Local councils threatening to strike on Wednesday over budget cuts

Weekly cabinet meeting held this week at the Haifa Municipality ‏ (photo credit: KOBI GIDEON/GPO)
Weekly cabinet meeting held this week at the Haifa Municipality ‏
(photo credit: KOBI GIDEON/GPO)
The Federation of Local Authorities in Israel (FLAI) announced Tuesday that all local, regional and municipal authorities across the country will go on an all-out strike on Wednesday if the Knesset approves the proposed budget cuts from the municipal authorities as part of the economic arrangements bill.
“We have been in talks all day with the Prime Minister’s Office, the Finance and Interior Ministries, but as it seems right now the head of the Finance Ministry’s Budget Department is calling the shots and a strike is highly likely,” head of the FLAI and Modi’in Mayor Haim Bibas told The Jerusalem Post.

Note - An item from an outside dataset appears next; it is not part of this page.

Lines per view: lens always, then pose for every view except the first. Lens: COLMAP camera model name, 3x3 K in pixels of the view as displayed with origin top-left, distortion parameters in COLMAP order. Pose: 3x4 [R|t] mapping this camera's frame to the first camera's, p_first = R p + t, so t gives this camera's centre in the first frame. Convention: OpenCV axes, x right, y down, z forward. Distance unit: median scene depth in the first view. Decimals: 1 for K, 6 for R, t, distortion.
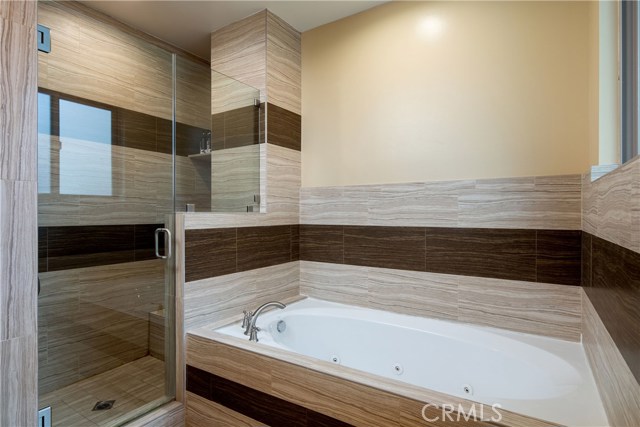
lens RADIAL K [[325.6, 0, 322.7], [0, 325.6, 212.9], [0, 0, 1]] dist [0.005185, -0.001987]
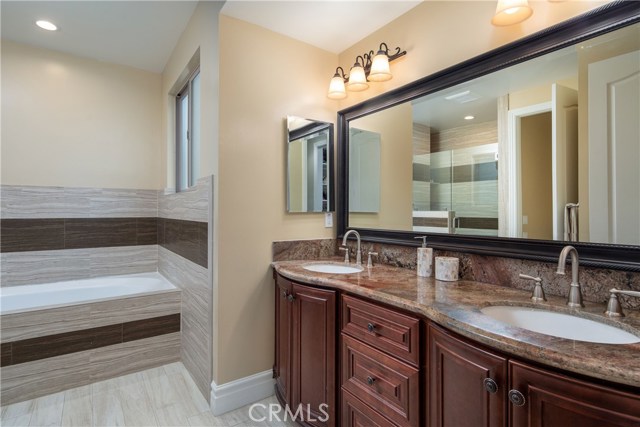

The FLAI held an emergency meeting on Tuesday in the Knesset with mayors and municipal authority heads, during which they communicated their demands to Prime Minister Benjamin Netanyahu and Finance Minister Moshe Kahlon. The group demanded the state “honor the previous arrangements and transfer the full balancing budget amounting to NIS 1.55 billion during the first six months of 2017.”
According to Bibas, the heads of all of Israel’s 256 authorities – cities, local councils, regional councils – will cut all services and close all municipal departments as of Wednesday unless an agreement is made.
That includes waste disposal and sanitation, welfare, cultural institutions, municipal security and schools and kindergartens, with the exception of special education facilities that will remain open.
Additionally, Ran Erez, chairman of the Secondary School and College Teachers Organization declared on Tuesday that his organization will also join FLAI’s strike. This means that in addition to municipal kindergartens and elementary schools, junior high schools and high schools across the country would also close.
The Finance Committee approved on Sunday a flat budget cut of NIS 2.1b. Additionally, the cabinet also approved Sunday morning a surprise NIS 1.2b. flat cut, which was later also approved by the Finance Committee.
The cuts will be up for a vote in the Knesset plenum as part of the state budget and accompanying economic arrangements bill. If approved by the Knesset, the cut will be taken from the municipal authorities’ balancing budget.
“Overall, they did two cuts that will amount to a NIS 180m. This is the first time in history that a cut has been made to the authorities’ balancing budgets,” Bibas told the Post.
The municipal authorities balancing budget is normally distributed among the country’s municipalities and councils for their basic budgets in order to prevent a deficit that might result in the disruption of the authorities’ basic services.
According to Bibas, the cut will affect 190 of Israel’s socioeconomically weakest authorities which rely on the balancing budget to function.
“This hurts the weakest municipalities most of all, the peripheral towns and communities, all the authorities with residents who vote for this government. If you make the cut from a city with large reserves it makes no difference, but here we are talking about authorities that cannot balance their budget without this money,” Bibas explained.
“The truly weak authorities get cut in order to finance coalition deals. It’s a sad joke. We see hundreds of millions of shekels flying around on coalition agreements.”
The Finance Ministry disagreed with Bibas’s evaluation of the amount to be cut. A representative of the Ministry told the Post that the cut will amount to only NIS 37.7 Million which translate to NIS 189,000 average cut per authority.
This however does not entirely add up, as the cabinet’s proposed cut alone states that municipal authorities are to be cut by more than NIS 44 million.
Additionally, the Finance Ministry stated on Tuesday as a response to the strike threat that the budgets of the municipal authorities have actually increased due to the ministry’s development plans for the periphery.
“This is nonsense, you can’t tell an authority that you are giving it money to build a new high-tech zone while you take away money that’s used for basic municipal services and infrastructures. This is why this fight and this strike are so important,” Bibas told the Post.